The first book fills in the background for much of what will evolve in the next novels. Initially, I was disappointed that the book was for younger readers (I was expecting something more like Carriger's Souless), but then I realized that my granddaughter might really like it, and I began to enjoy it. 

 I ordered a copy for Mila, and decided to continue the series as they were all NetGalley offerings.


An ALSC Notable Book for Children
A YALSA Best Fiction for Young Adults Pick
A Horn Book Summer Reading List Selection

NetGalley/Little Brown Books for Young Readers

Steampunk/Ya.  Feb., 2013.  Print length:  327 pages.


Curtsies & Conspiracies spices things up a bit.  Sophronia is eager to remain at the school, and although her etiquette may still need work, she is quite adept at recognizing conspiracy and applies what she learns with aplomb.  While still a book for the younger end of the spectrum, there is more action and the plot threads seem to be connecting to a bigger picture.

There is a love triangle developing as well that speaks a little to the class distinctions of the day.

NetGalley/Little, Brown Books for Young Readers

Steampunk/YA.  Nov., 2013.  Print length:  329 pages.



Waistcoats & Weaponry is the third of the four books planned for the series.  The pace increases with each book, and by now, the reader is pretty well acquainted with all of the main characters. (I do wish Lord Akeldama played a larger role, though.)  Sophronia and her friends Sidheag Maccon and Dimity Plumleigh-Teignmott are now sixteen. Complications come with age--especially when dealing with boys. 

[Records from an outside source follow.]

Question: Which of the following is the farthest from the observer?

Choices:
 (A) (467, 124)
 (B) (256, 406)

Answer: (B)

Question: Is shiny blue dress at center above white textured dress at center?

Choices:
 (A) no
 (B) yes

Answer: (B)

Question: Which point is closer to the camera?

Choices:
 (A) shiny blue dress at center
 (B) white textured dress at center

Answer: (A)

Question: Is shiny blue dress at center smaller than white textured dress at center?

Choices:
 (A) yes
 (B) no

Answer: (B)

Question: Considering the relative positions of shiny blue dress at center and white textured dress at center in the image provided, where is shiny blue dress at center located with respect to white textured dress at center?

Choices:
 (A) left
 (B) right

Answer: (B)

Not only do the possible threats to "the world as we know it" have to be addressed, but difficult decisions about the opposite sex must be made.  Soap or Felix?  Felix or Soap?

The books are recommended for seventh grade and up.  Light reading and plenty of humor to counterbalance all of the serious goings on that Sophronia and her friends must deal with.  

I find the steampunk elements a bit distracting, but I think the age group the novel is written for will find them amusing.  I was also happy that the series became more involving with each book.

NetGalley/Little, Brown Books for Young Readers

Steampunk/YA.  Nov. 4, 2014.  Print length:  304pages.

Read all three in September; blog post scheduled for Oct. 3.






7 comments:

  1. Interesting. I don't think I've ever read a YA steampunk. This series sound like lots of actions/stuff going on. Definitely piqued my interest.

    ReplyDelete
  2. Interesting concept--YA steampunk--and etiquette and espionage.

    ReplyDelete
  3. I really enjoyed Soulless - the humour really worked for me. And you've reminded me to go and read the rest of the series.

    ReplyDelete
  4. I've only read one of Carriger's books so far, and loved it. I'd heard she'd written a YA series but I hadn't given it much thought. It does sound good.

    ReplyDelete
  5. I think my granddaughter will like the series although there are certainly a lot of Victorian conventions that she will not be familiar with. The first thing that might confuse her is the use of the term "trifle" as a dessert. But isn't that how we all gradually accumulate knowledge along with enjoying a story...

    I loved Souless, but I didn't find the rest in the Parasol Protectorate series nearly as good as the first. The Finishing School series got better with each book, but it is definitely a YA series.

    ReplyDelete
  6. These seem like a great young YA intro to steampunk. Interesting that the YA series got better, while the adult series was strongest at the start.

    ReplyDelete
  7. Unruly Reader - I found that interesting as well. The YA series lacks the humor and charm of Souless, but improves as a good series for younger readers.